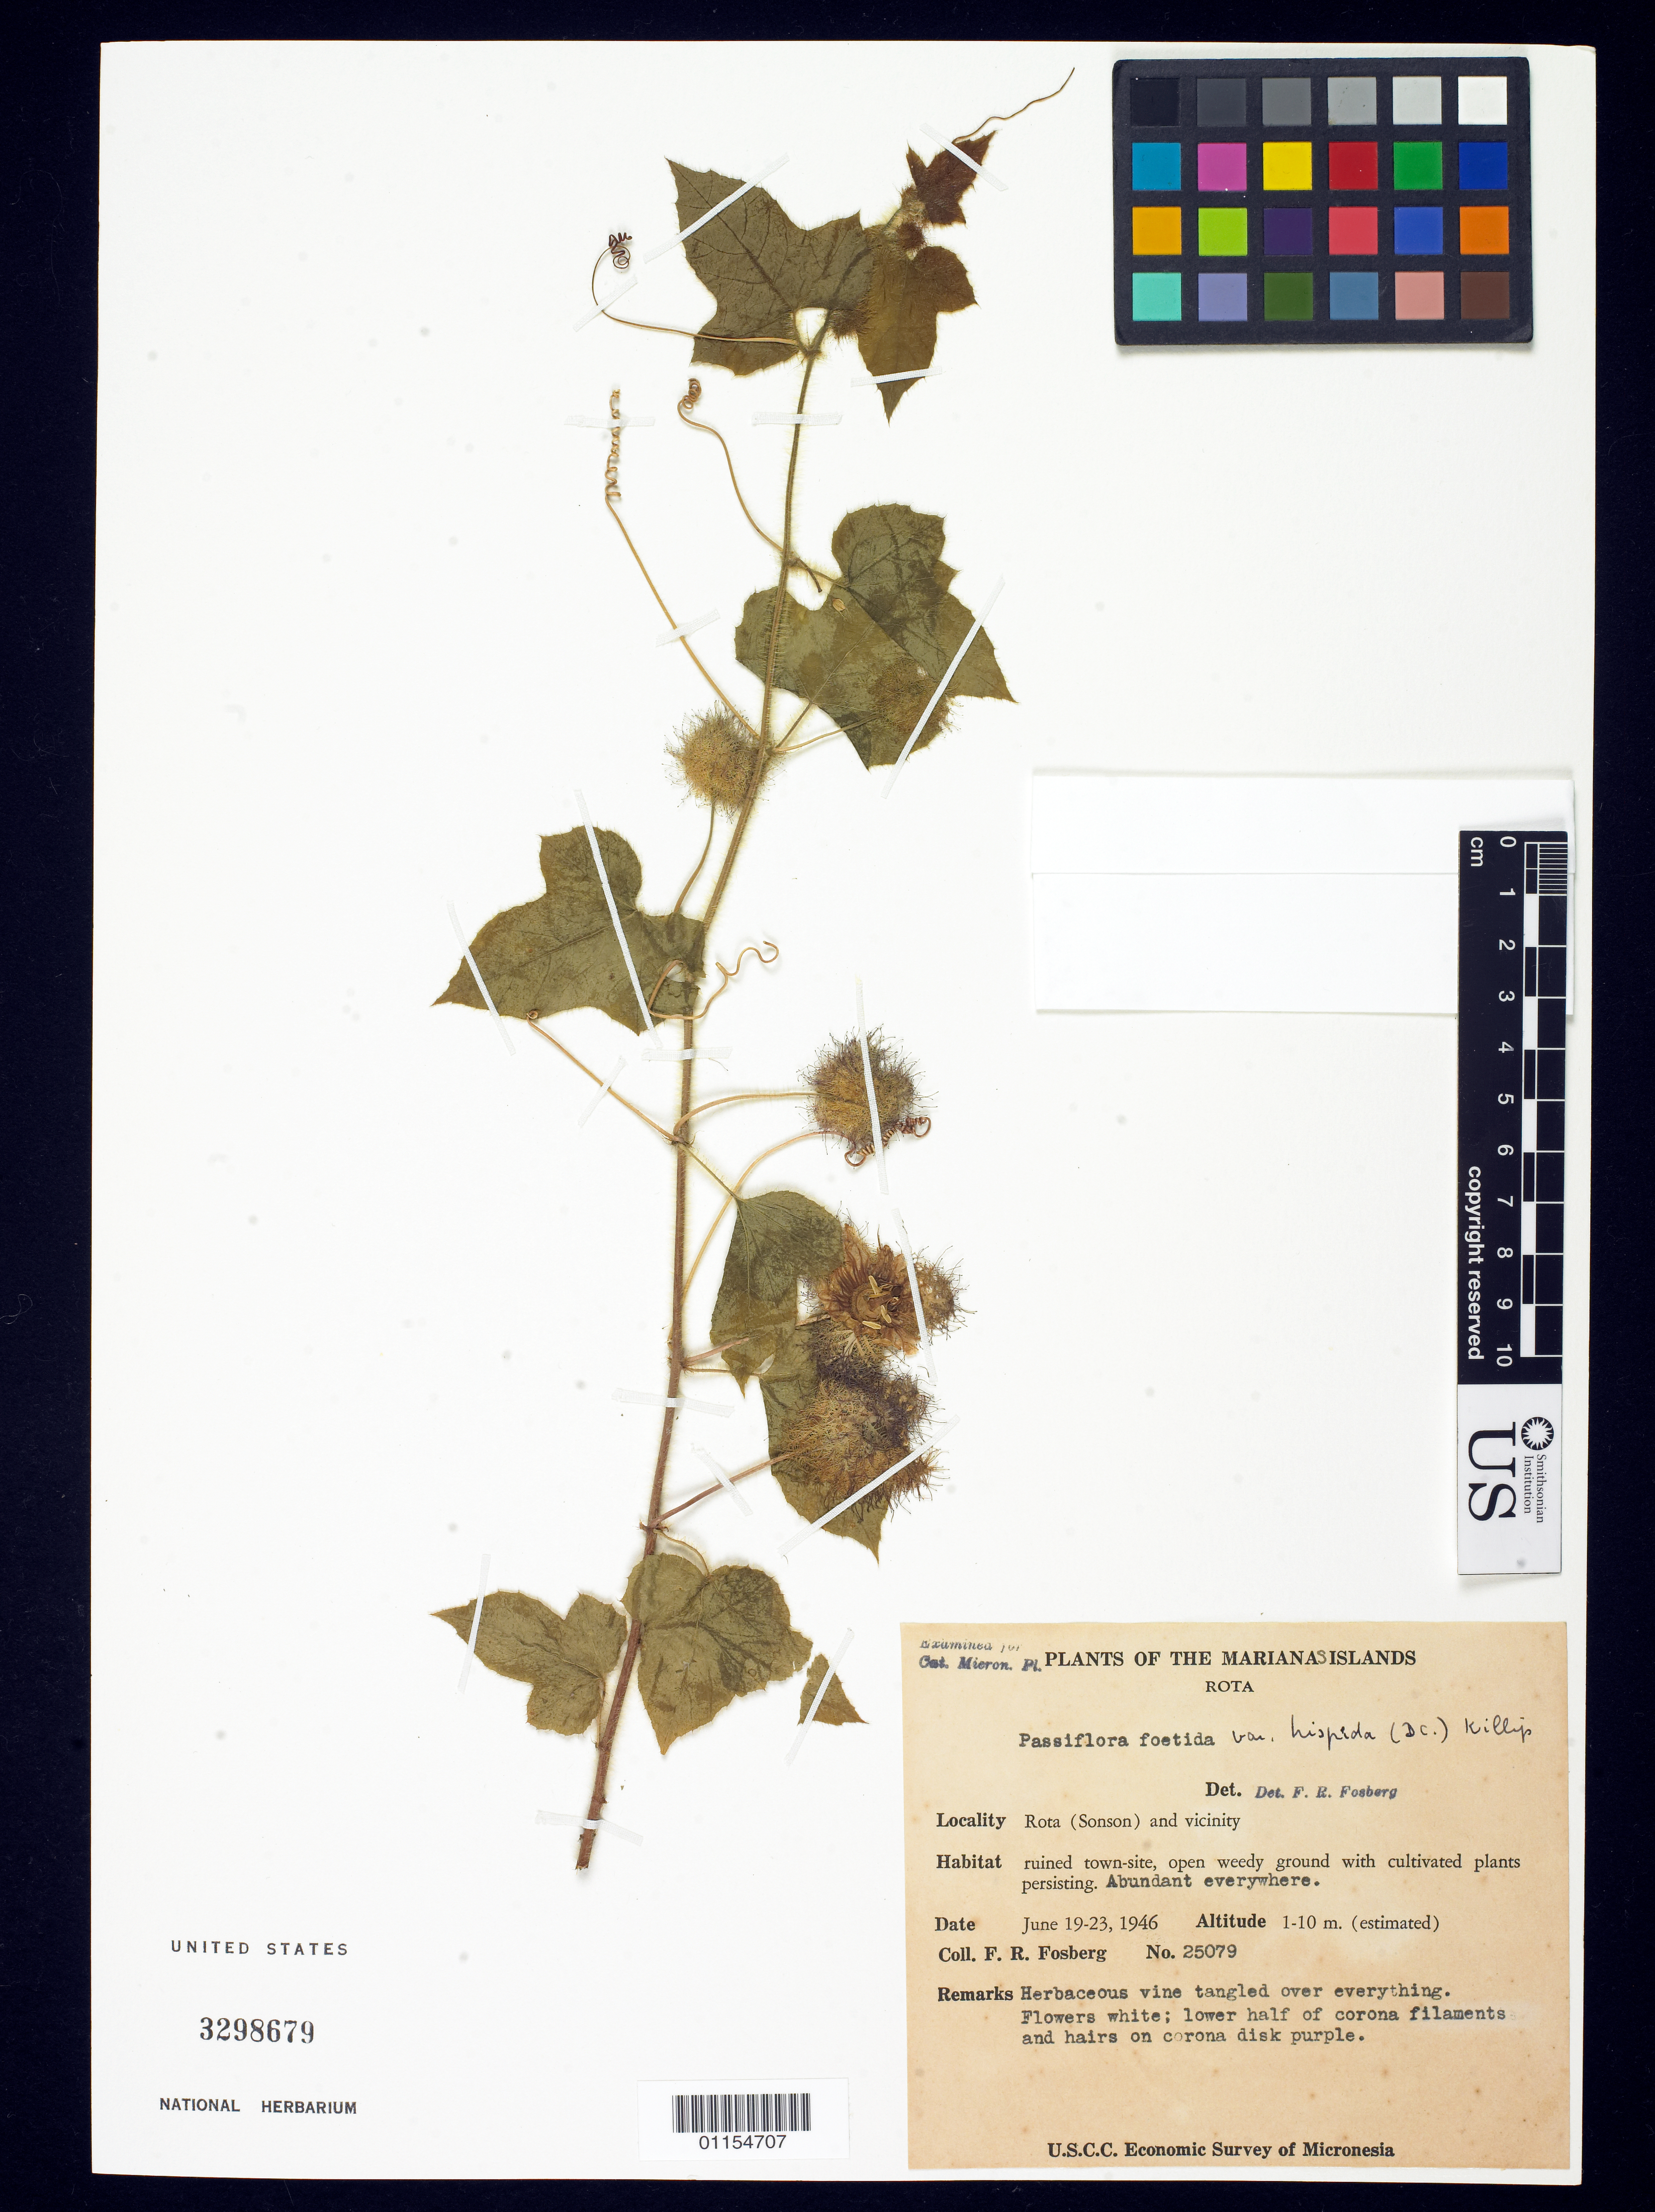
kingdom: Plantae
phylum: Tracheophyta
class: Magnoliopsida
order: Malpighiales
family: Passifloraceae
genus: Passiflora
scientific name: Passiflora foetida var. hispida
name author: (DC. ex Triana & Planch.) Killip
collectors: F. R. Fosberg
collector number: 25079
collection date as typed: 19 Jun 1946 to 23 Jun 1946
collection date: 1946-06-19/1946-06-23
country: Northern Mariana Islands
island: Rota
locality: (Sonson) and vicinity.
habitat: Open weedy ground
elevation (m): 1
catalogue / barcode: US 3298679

◆ Exercise brief
Recast the items as a Markdown table with the columns "Row" and "Line," one numbered row per line, skipping blank lines. Begin at the line that has "collectors: F. R. Fosberg" and stop after the last line of the items.

◆ Exercise response
| Row | Line |
|---|---|
| 1 | collectors: F. R. Fosberg |
| 2 | collector number: 25079 |
| 3 | collection date as typed: 19 Jun 1946 to 23 Jun 1946 |
| 4 | collection date: 1946-06-19/1946-06-23 |
| 5 | country: Northern Mariana Islands |
| 6 | island: Rota |
| 7 | locality: (Sonson) and vicinity. |
| 8 | habitat: Open weedy ground |
| 9 | elevation (m): 1 |
| 10 | catalogue / barcode: US 3298679 |